__PODANY TEKST__:

▬▬▬

Skocz do zawartości
Forum

Jak odczytać sygnały tajemniczej dziewczyny?


Gość Pawel_Ostroleka

Rekomendowane odpowiedzi

Gość Pawel_Ostroleka

Witajcie, od pewnego czasu męczy mnie pewna sytuacja. Nie chciałbym zanudzać długimi historiami, więc postaram się to streścić. Mam 24 lata, mieszkam w średniej miejscowości, studiuję zaocznie, pracuję w firmie mamy. Jestem raczej spokojną osobą, nie lubię tłumów, dyskotek. Nie mam nałogów a alkohol piję tylko okazyjnie, nie jestem wysportowanym macho i szanuję kobiety. Uwielbiam podróże, samotne, bądź z zaufanymi osobami. Potrafię być szczery do bólu i wypomnieć komuś chamstwo. Ale sam też lubię, gdy ktoś mówi mi wszystko wprost. Bardzo cenię sobie szczerość. W związku do tej pory byłem tylko raz. Niestety wszystko się rozpadło. Teraz bardzo brakuje mi bratniej duszy. Nie mam zbyt wielu znajomych. Nie wiem, czy taki, ktoś jak ja w dzisiejszych czasach może się komuś podobać?

▬▬▬

__Wiersze danych__:
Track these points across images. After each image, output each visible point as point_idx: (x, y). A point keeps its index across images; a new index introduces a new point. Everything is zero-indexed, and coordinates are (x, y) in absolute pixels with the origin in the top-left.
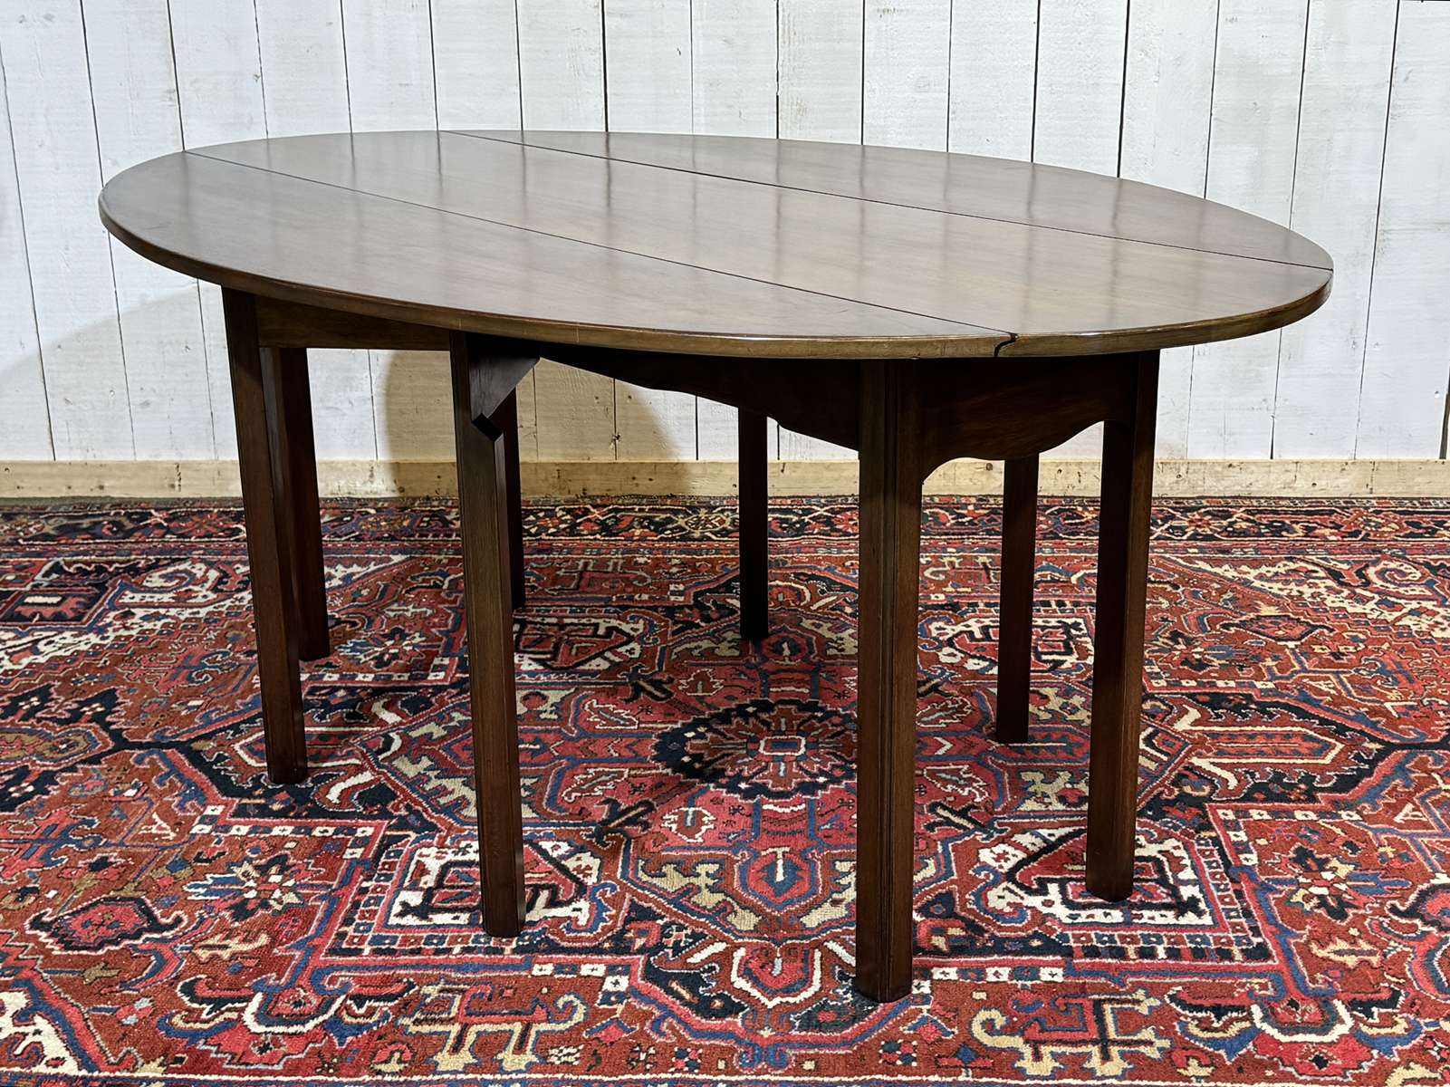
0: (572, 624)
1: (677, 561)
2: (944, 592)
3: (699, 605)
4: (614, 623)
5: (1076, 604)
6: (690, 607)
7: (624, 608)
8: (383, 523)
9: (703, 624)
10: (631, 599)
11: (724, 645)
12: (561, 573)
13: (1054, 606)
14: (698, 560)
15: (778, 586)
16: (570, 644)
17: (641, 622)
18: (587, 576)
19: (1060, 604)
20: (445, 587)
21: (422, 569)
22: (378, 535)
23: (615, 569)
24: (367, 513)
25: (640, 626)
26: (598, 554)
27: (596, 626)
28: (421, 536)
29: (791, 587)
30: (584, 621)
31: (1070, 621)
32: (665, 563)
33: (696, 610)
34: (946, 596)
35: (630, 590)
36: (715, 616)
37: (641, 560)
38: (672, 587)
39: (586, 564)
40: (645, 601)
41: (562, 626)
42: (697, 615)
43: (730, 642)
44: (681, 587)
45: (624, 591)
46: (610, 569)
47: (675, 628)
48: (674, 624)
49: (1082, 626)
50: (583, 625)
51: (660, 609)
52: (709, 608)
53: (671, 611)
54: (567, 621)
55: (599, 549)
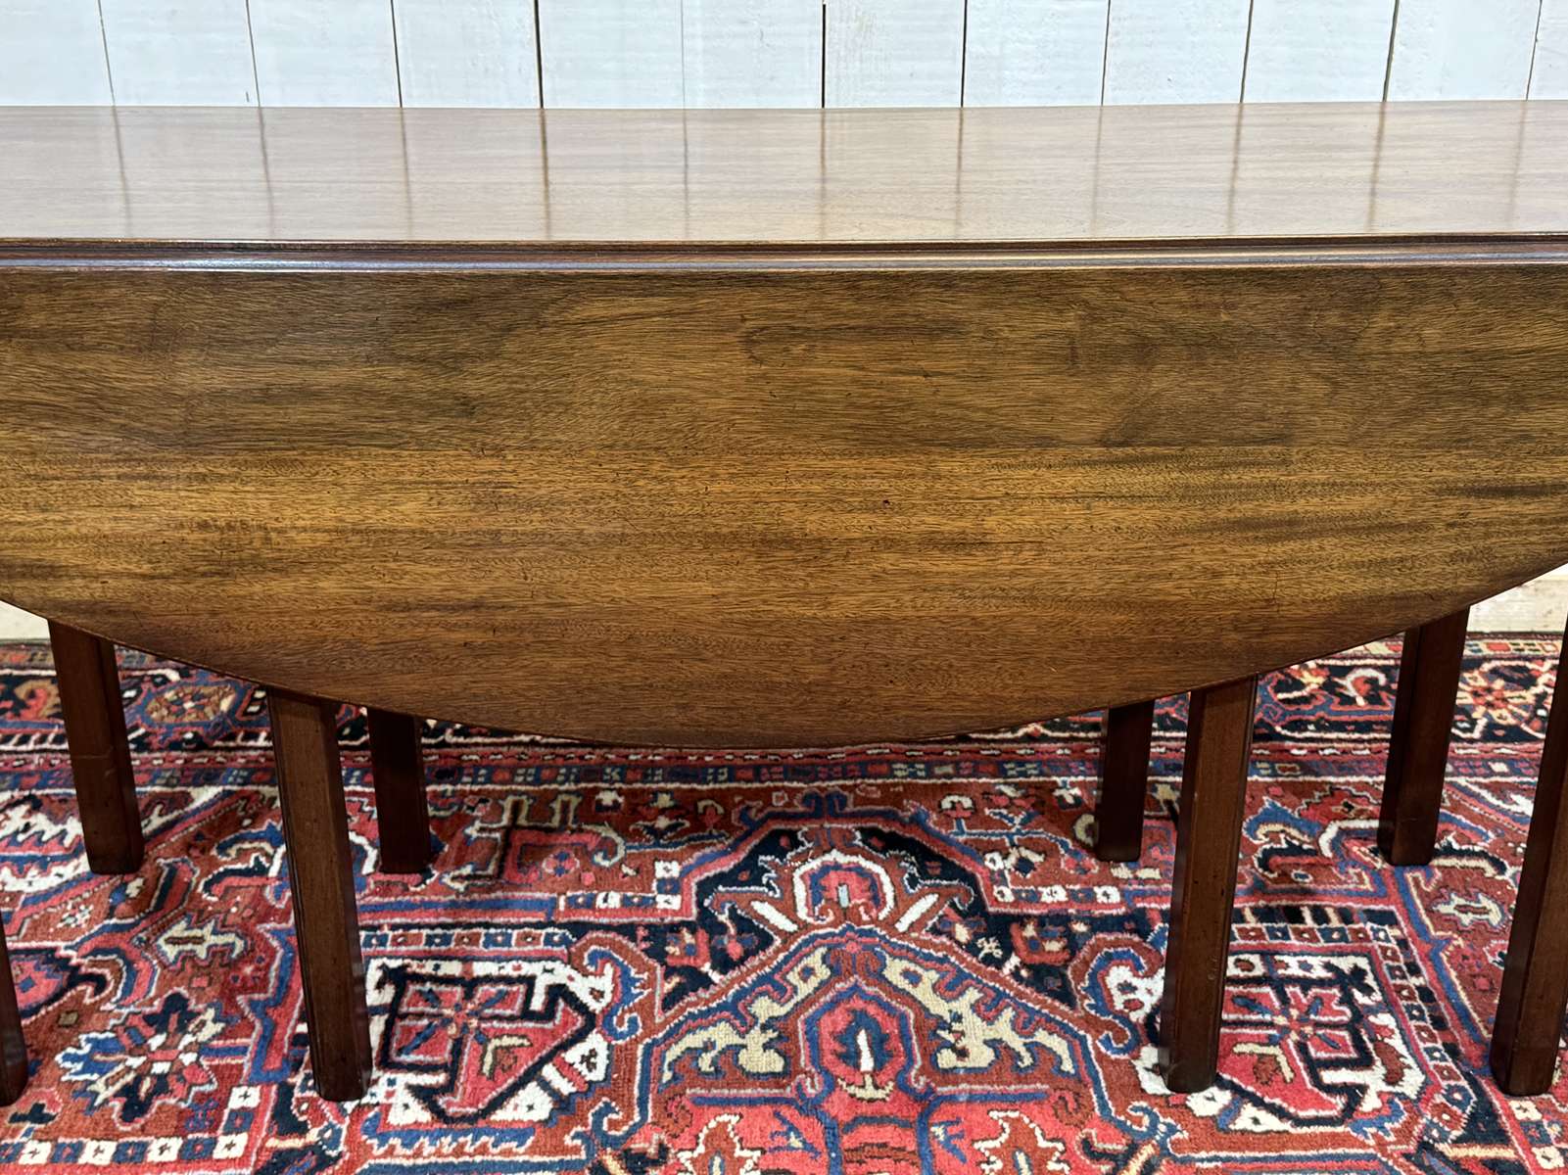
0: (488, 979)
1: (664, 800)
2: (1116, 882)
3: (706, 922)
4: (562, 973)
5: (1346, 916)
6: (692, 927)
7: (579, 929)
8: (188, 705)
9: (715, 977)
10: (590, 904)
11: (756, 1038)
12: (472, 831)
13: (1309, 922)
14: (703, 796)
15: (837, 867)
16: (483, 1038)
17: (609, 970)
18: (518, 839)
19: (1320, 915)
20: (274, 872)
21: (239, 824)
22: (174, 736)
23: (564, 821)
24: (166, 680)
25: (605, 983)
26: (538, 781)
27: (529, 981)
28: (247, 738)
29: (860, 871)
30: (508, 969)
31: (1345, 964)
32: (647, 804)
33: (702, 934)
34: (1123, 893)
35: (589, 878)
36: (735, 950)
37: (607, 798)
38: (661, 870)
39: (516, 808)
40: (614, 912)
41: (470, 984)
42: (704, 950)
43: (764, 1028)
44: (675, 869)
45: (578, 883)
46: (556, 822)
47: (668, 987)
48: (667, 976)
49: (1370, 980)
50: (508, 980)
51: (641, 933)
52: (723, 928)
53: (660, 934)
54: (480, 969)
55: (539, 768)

▬▬▬

__ZADANIA DO WYKONANIA__:
1. Wypisz bez zmian fragment podanego tekstu, który zaczyna się od słów „Witajcie, od pewnego”, a kończy na słowach „się komuś podobać?”.
2. Zmień „absolute pixels” na „pixel units” w wierszach danych od pierwszego wiersza do wiersza zawierającego „14: (703, 796)” włącznie i podaj ponownie tylko te wiersze, poza tym bez zmian. Nie umieszczaj w odpowiedzi obrazów.
Podany tekst i wiersze danych nie mają ze sobą żadnego związku.

__ODPOWIEDZI__:
1.
Witajcie, od pewnego czasu męczy mnie pewna sytuacja. Nie chciałbym zanudzać długimi historiami, więc postaram się to streścić. Mam 24 lata, mieszkam w średniej miejscowości, studiuję zaocznie, pracuję w firmie mamy. Jestem raczej spokojną osobą, nie lubię tłumów, dyskotek. Nie mam nałogów a alkohol piję tylko okazyjnie, nie jestem wysportowanym macho i szanuję kobiety. Uwielbiam podróże, samotne, bądź z zaufanymi osobami. Potrafię być szczery do bólu i wypomnieć komuś chamstwo. Ale sam też lubię, gdy ktoś mówi mi wszystko wprost. Bardzo cenię sobie szczerość. W związku do tej pory byłem tylko raz. Niestety wszystko się rozpadło. Teraz bardzo brakuje mi bratniej duszy. Nie mam zbyt wielu znajomych. Nie wiem, czy taki, ktoś jak ja w dzisiejszych czasach może się komuś podobać?

2.
Track these points across images. After each image, output each visible point as point_idx: (x, y). A point keeps its index across images; a new index introduces a new point. Everything is zero-indexed, and coordinates are (x, y) in pixel units with the origin in the top-left.
0: (572, 624)
1: (677, 561)
2: (944, 592)
3: (699, 605)
4: (614, 623)
5: (1076, 604)
6: (690, 607)
7: (624, 608)
8: (383, 523)
9: (703, 624)
10: (631, 599)
11: (724, 645)
12: (561, 573)
13: (1054, 606)
14: (698, 560)
15: (778, 586)
16: (570, 644)
17: (641, 622)
18: (587, 576)
19: (1060, 604)
20: (445, 587)
21: (422, 569)
22: (378, 535)
23: (615, 569)
24: (367, 513)
25: (640, 626)
26: (598, 554)
27: (596, 626)
28: (421, 536)
29: (791, 587)
30: (584, 621)
31: (1070, 621)
32: (665, 563)
33: (696, 610)
34: (946, 596)
35: (630, 590)
36: (715, 616)
37: (641, 560)
38: (672, 587)
39: (586, 564)
40: (645, 601)
41: (562, 626)
42: (697, 615)
43: (730, 642)
44: (681, 587)
45: (624, 591)
46: (610, 569)
47: (675, 628)
48: (674, 624)
49: (1082, 626)
50: (583, 625)
51: (660, 609)
52: (709, 608)
53: (671, 611)
54: (567, 621)
55: (599, 549)
0: (488, 979)
1: (664, 800)
2: (1116, 882)
3: (706, 922)
4: (562, 973)
5: (1346, 916)
6: (692, 927)
7: (579, 929)
8: (188, 705)
9: (715, 977)
10: (590, 904)
11: (756, 1038)
12: (472, 831)
13: (1309, 922)
14: (703, 796)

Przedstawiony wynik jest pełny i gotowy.